■ **EXTRACT TO READ**:
-- Begin --

Part Number: TM4C1294NCPDT

Hi Folks,

I develop a system, where i need to receive files (20-40MB) via HTTP POST request and store them into SD card. To do this, I use LwIP (netconn API) and TinyFS. My problem is that it only works well with small files (20~100B).

The implemented logic looks like the following:

* wait for an incoming connection

* parse the HTTP header (excluding resource name and method)

* write the rest of data from the current pbuf

* repeat the following while data can be read from the connection:

* acquire the next "part" of data by netbuf_next()

* if it results -1

* delete the current netbuf by netbuf_delete()

* call netconn_recv() on the connection

* store data (if all the above result success)

Can anybody help me, what should I fix?  What did I wrong?

Regards,

Nobert

  • Hi Nobert,
    Have you tried Raw API? I don't have much experience with LwIP. Hopefully other community members can provide some guidance to you. I think you can also find great help if you post your question to LwIP mailing list lists.nongnu.org/.../lwip-users.
  • Hi Norbert & Charles.
    With lwip of Dec 2015 version 1.3.x, I have managed to successfully transfer over a local LAN up to 4096 bytes at once, send from a C# windows TCP Client app to a TCP Server running on-board of the EK-TM4C1294NCPDT Launchpad.  I then flash that 4KB of data into flash memory and thus have implement a successful Ethernet-Bootloader. YET, when I try the same over internet, although I successfully connect to the EK's TCP server, the data are never transferred. I'm checking on this these days but I do not have some solid results yet. When possible I'll come back to the forum. If any one else knows about this problem let us all know please.
    All the best,
    John

    P.S. Data up to 1KB are also successfully transferred over internet, but nothing more than that.

    I replaced lwip-1.4.1 libs with version 2.0.2 and I'm doing some successful, as it shows so far,

    tests for the moment. I'll be back on the issue soon.

-- End --

■ **TO-DO LIST**:
a - Print the part of the forum thread starting at "With lwip of" and ending at "all know please.", word for word.
b - In the forum thread, which lwip version replaced the lwip-1.4.1 libs?

■ **RECORD SET**:
-- Begin --

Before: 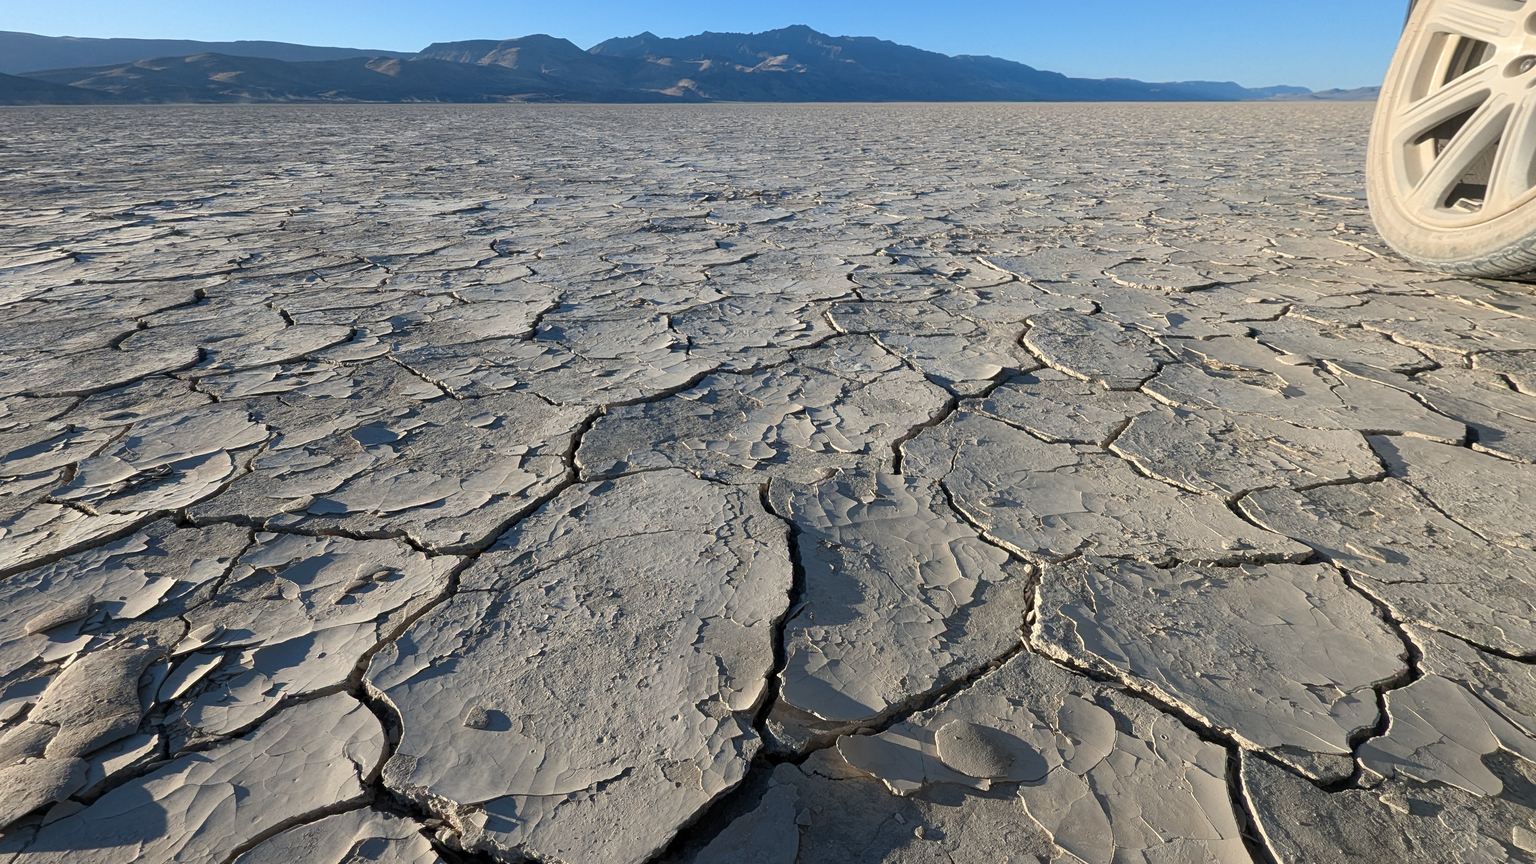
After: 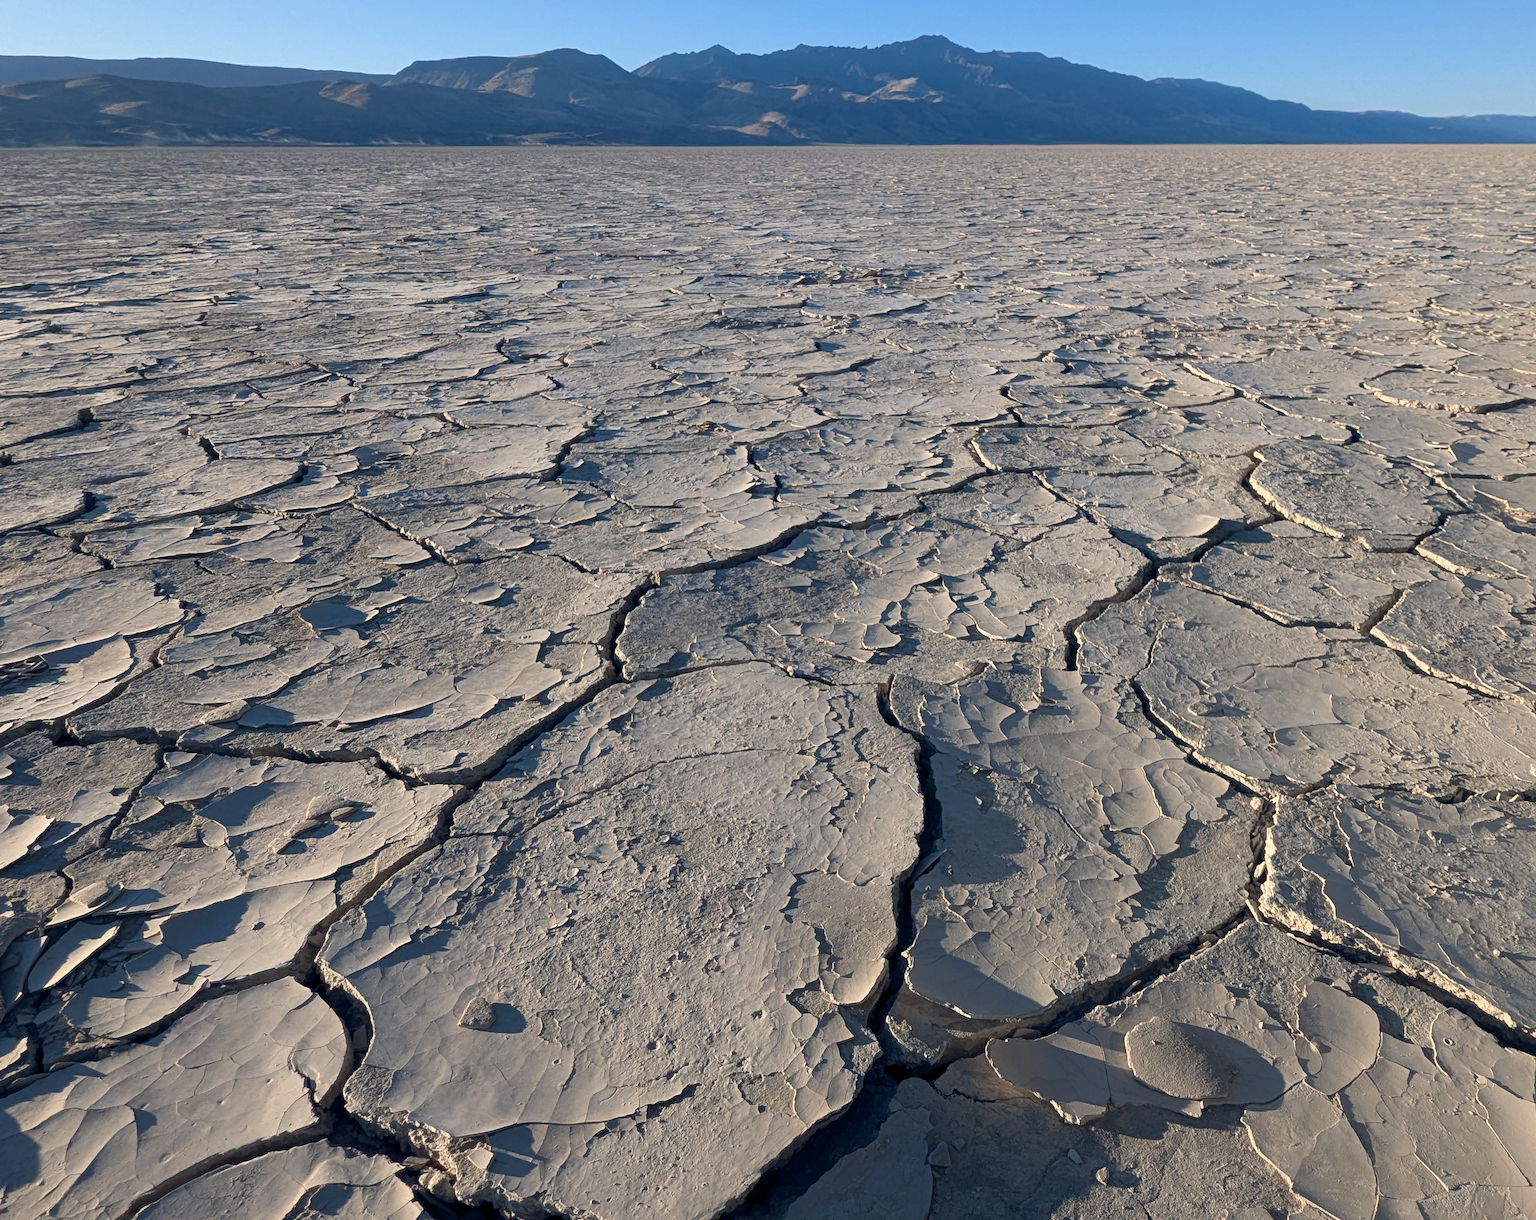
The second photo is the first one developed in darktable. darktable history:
color balance rgb: shadows lift › hue 87.51°, highlights gain › chroma 1.62%, highlights gain › hue 55.1°, global offset › chroma 0.1%, global offset › hue 253.66°, linear chroma grading › global chroma 0.5%
crop and rotate: left 9.061%, right 20.142%
tone equalizer: on, module defaults
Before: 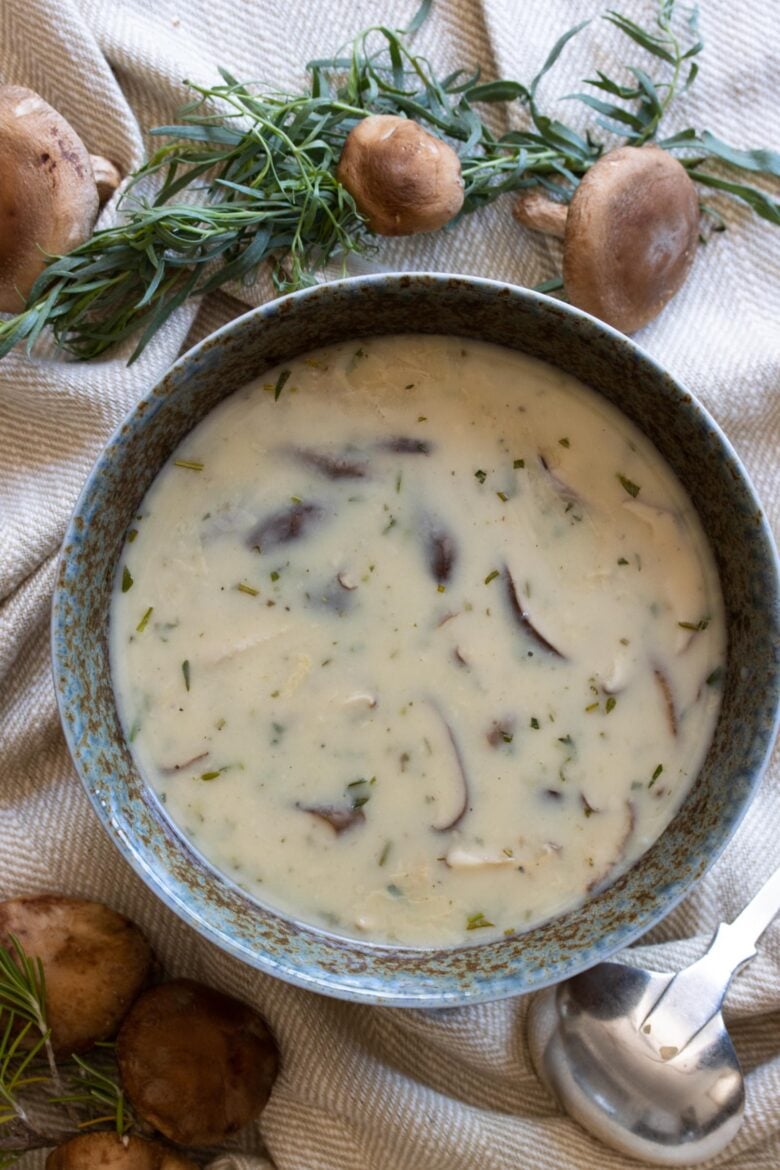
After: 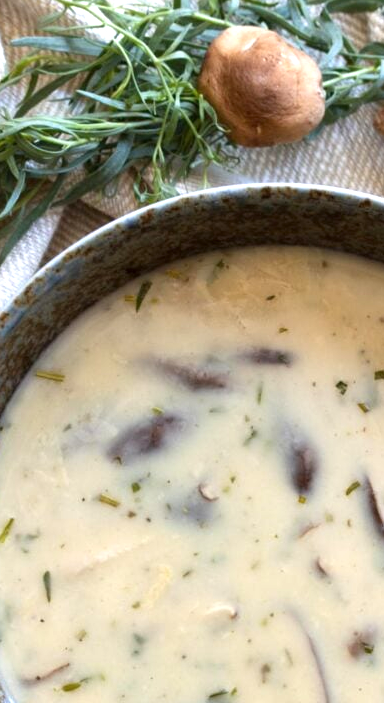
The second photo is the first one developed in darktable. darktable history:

-- End --

■ **RESPONSES FOR EACH TASK**:
a -
With lwip of Dec 2015 version 1.3.x, I have managed to successfully transfer over a local LAN up to 4096 bytes at once, send from a C# windows TCP Client app to a TCP Server running on-board of the EK-TM4C1294NCPDT Launchpad.  I then flash that 4KB of data into flash memory and thus have implement a successful Ethernet-Bootloader. YET, when I try the same over internet, although I successfully connect to the EK's TCP server, the data are never transferred. I'm checking on this these days but I do not have some solid results yet. When possible I'll come back to the forum. If any one else knows about this problem let us all know please.

b - Version 2.0.2